Strings and Runes in Minitab

A Java string is a sequence of characters. The language and the standard library treat strings as objects of the String class, which are immutable sequences of Unicode characters. In Java, individual characters are represented by the char data type, which is a 16-bit Unicode code unit.

public class StringsAndChars {
    public static void main(String[] args) {
        // s is a String assigned a literal value
        // representing the word "hello" in the Thai language.
        // Java string literals are UTF-16 encoded text.
        final String s = "สวัสดี";

        // This will produce the length of the string in characters.
        System.out.println("Len: " + s.length());

        // Indexing into a string produces the char values at
        // each index. This loop generates the hex values of all
        // the chars that constitute the code points in s.
        for (int i = 0; i < s.length(); i++) {
            System.out.printf("%04x ", (int) s.charAt(i));
        }
        System.out.println();

        // To count how many Unicode code points are in a string, we can use
        // the codePointCount method of the String class.
        System.out.println("Code point count: " + s.codePointCount(0, s.length()));

        // We can use the String.codePoints() method to get an IntStream
        // of code points in the string.
        s.codePoints().forEach(codePoint -> {
            System.out.printf("%#X starts at %d\n", codePoint, s.indexOf(new String(Character.toChars(codePoint))));
        });

        // We can achieve the same iteration by using the
        // String.codePointAt and String.offsetByCodePoints methods explicitly.
        System.out.println("\nUsing codePointAt and offsetByCodePoints");
        for (int i = 0; i < s.length();) {
            int codePoint = s.codePointAt(i);
            System.out.printf("%#X starts at %d\n", codePoint, i);
            i = s.offsetByCodePoints(i, 1);
            examineCodePoint(codePoint);
        }
    }

    private static void examineCodePoint(int codePoint) {
        // We can compare a code point value to a char literal directly.
        if (codePoint == 't') {
            System.out.println("found tee");
        } else if (codePoint == 'ส') {
            System.out.println("found so sua");
        }
    }
}

When you run this program, you’ll get output similar to this:

Len: 6
0e2a 0e27 0e31 0e2a 0e14 0e35 
Code point count: 6
0XE2A starts at 0
0XE27 starts at 1
0XE31 starts at 2
0XE2A starts at 3
0XE14 starts at 4
0XE35 starts at 5

Using codePointAt and offsetByCodePoints
0XE2A starts at 0
found so sua
0XE27 starts at 1
0XE31 starts at 2
0XE2A starts at 3
found so sua
0XE14 starts at 4
0XE35 starts at 5

This example demonstrates how Java handles Unicode strings and characters.
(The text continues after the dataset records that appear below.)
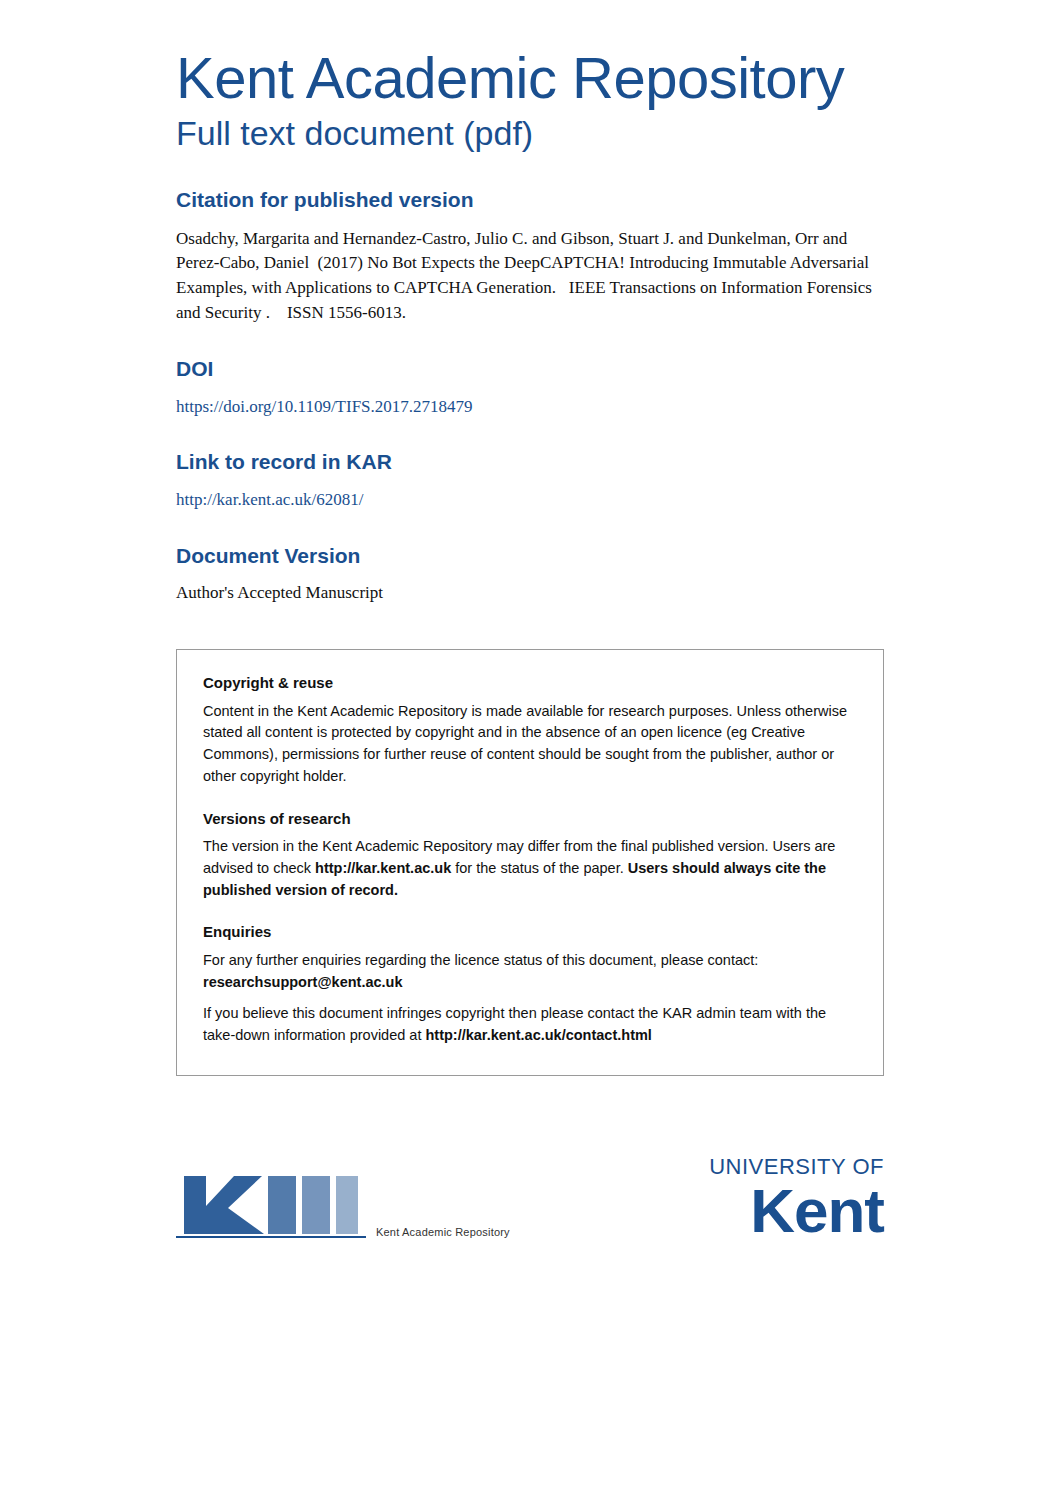Kent Academic Repository
Full text document (pdf)
Citation for published version
Osadchy, Margarita and Hernandez-Castro, Julio C. and Gibson, Stuart J. and Dunkelman, Orr and Perez-Cabo, Daniel (2017) No Bot Expects the DeepCAPTCHA! Introducing Immutable Adversarial Examples, with Applications to CAPTCHA Generation. IEEE Transactions on Information Forensics and Security . ISSN 1556-6013.
DOI
https://doi.org/10.1109/TIFS.2017.2718479
Link to record in KAR
http://kar.kent.ac.uk/62081/
Document Version
Author's Accepted Manuscript
Copyright & reuse
Content in the Kent Academic Repository is made available for research purposes. Unless otherwise stated all content is protected by copyright and in the absence of an open licence (eg Creative Commons), permissions for further reuse of content should be sought from the publisher, author or other copyright holder.
Versions of research
The version in the Kent Academic Repository may differ from the final published version. Users are advised to check http://kar.kent.ac.uk for the status of the paper. Users should always cite the published version of record.
Enquiries
For any further enquiries regarding the licence status of this document, please contact:
researchsupport@kent.ac.uk
If you believe this document infringes copyright then please contact the KAR admin team with the take-down information provided at http://kar.kent.ac.uk/contact.html
Kent Academic Repository
UNIVERSITY OF Kent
It shows the difference between the length of a string (which counts UTF-16 code units) and the number of Unicode code points in the string. It also shows how to iterate over the code points in a string and how to examine individual code points.

Note that Java uses UTF-16 encoding for strings internally, which means that some Unicode characters (those outside the Basic Multilingual Plane) are represented by surrogate pairs and take up two char positions in the string. The codePointCount method and the codePoints() stream take this into account and give the correct count and iteration of Unicode characters.